What to do> Among the records that follow, find the line with "noi stessi. I" and the line with "L’Ascoli? E’ un’ottima". Set down those lines and all lines between them exactly, without adding anything.

Items from a dataset:

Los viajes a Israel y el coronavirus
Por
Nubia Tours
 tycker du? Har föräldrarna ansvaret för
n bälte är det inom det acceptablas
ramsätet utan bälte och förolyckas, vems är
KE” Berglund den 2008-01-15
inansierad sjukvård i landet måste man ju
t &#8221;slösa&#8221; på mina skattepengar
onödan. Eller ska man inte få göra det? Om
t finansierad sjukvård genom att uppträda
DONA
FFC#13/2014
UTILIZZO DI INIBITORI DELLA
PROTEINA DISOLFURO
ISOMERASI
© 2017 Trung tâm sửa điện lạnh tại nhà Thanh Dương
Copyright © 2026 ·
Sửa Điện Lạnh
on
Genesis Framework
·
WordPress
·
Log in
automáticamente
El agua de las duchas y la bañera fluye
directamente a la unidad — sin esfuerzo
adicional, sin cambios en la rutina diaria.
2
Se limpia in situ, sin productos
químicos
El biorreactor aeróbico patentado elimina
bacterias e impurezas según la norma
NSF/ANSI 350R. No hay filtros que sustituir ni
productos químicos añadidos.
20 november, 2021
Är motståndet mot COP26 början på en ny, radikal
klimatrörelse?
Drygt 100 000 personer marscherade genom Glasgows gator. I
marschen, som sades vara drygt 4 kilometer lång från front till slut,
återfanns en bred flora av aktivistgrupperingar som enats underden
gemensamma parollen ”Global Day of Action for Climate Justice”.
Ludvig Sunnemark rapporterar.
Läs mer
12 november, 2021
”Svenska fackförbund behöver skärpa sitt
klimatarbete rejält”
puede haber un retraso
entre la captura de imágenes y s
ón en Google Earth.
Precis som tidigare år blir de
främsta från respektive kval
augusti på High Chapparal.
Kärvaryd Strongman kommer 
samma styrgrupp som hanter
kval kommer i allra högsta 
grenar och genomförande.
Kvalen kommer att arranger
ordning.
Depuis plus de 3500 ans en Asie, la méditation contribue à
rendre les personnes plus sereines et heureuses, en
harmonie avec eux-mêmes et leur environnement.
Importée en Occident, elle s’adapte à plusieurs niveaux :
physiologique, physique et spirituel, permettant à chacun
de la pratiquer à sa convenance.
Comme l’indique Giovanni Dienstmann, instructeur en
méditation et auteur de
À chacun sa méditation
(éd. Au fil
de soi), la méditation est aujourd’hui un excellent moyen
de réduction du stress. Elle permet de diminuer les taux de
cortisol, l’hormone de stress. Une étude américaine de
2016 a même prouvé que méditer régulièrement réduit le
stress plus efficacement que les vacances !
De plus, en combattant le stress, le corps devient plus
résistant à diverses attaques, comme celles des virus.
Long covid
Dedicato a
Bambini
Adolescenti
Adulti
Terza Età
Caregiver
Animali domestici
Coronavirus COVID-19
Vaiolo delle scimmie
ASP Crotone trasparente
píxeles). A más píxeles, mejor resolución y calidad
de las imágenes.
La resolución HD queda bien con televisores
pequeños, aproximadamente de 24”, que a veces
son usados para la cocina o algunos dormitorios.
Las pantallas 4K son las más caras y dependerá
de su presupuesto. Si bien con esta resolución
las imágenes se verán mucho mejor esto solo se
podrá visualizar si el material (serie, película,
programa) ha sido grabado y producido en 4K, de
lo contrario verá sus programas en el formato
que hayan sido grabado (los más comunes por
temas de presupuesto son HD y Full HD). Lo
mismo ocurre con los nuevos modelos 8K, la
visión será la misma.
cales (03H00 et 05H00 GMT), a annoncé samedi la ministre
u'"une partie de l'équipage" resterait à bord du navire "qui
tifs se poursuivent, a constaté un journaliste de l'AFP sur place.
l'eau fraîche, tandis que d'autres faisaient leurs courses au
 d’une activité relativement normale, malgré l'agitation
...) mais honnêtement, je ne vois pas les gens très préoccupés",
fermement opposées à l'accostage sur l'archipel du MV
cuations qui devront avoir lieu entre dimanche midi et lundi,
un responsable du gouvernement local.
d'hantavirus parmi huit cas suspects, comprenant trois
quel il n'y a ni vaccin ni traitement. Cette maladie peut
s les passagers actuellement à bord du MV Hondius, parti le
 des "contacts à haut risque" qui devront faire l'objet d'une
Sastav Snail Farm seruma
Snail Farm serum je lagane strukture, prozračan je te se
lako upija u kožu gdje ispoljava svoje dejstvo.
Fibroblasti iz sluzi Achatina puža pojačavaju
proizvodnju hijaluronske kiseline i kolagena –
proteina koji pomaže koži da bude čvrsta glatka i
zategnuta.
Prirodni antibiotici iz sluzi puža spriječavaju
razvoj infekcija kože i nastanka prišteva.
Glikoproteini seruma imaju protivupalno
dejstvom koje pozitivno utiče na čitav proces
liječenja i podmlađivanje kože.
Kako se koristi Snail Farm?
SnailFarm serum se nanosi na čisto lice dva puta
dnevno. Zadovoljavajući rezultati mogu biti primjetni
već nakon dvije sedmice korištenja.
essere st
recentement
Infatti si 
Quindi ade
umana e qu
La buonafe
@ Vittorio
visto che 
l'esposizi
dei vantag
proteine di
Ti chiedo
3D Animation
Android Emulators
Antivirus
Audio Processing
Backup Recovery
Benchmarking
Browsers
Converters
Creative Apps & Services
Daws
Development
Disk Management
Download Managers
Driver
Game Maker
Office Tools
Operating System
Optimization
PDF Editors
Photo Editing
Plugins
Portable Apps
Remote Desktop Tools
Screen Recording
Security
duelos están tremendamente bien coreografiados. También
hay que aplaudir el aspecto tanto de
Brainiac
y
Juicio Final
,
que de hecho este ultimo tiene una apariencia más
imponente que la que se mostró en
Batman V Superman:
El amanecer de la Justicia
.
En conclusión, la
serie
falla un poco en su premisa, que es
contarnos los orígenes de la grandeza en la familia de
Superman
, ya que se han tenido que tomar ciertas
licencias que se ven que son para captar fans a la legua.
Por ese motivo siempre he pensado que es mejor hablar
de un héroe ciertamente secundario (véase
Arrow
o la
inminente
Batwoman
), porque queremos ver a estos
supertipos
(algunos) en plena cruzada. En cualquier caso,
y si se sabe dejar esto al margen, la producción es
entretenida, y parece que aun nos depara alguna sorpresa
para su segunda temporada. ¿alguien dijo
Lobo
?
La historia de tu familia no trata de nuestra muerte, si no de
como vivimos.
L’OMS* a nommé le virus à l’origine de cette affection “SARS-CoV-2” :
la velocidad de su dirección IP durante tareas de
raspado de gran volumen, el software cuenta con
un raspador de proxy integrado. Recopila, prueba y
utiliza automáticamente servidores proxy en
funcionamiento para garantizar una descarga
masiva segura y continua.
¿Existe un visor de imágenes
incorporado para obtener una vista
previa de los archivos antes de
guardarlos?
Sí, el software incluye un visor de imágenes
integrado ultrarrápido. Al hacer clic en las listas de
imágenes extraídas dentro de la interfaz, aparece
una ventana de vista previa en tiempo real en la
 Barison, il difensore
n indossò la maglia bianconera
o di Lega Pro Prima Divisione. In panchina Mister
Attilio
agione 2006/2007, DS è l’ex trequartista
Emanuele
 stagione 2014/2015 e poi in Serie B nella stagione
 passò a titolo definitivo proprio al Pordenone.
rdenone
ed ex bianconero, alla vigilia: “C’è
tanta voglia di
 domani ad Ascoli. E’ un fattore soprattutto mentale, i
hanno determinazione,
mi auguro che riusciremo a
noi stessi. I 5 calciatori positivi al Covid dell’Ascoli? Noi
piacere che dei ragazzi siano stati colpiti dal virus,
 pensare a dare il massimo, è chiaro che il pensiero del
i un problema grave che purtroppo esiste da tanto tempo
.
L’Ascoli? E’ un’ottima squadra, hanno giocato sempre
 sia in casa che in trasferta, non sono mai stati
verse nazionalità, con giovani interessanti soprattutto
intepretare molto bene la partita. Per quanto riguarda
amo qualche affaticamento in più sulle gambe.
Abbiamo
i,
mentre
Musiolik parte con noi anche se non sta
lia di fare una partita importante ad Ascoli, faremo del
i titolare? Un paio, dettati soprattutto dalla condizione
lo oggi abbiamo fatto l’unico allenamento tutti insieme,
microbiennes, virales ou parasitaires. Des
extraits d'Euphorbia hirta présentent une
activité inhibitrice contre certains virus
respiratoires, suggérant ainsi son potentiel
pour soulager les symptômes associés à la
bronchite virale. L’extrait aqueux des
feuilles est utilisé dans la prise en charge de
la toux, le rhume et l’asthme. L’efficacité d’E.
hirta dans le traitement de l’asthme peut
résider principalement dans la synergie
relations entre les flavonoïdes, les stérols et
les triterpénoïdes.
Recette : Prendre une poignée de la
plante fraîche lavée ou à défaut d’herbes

Output>
noi stessi. I 5 calciatori positivi al Covid dell’Ascoli? Noi
piacere che dei ragazzi siano stati colpiti dal virus,
 pensare a dare il massimo, è chiaro che il pensiero del
i un problema grave che purtroppo esiste da tanto tempo
.
L’Ascoli? E’ un’ottima squadra, hanno giocato sempre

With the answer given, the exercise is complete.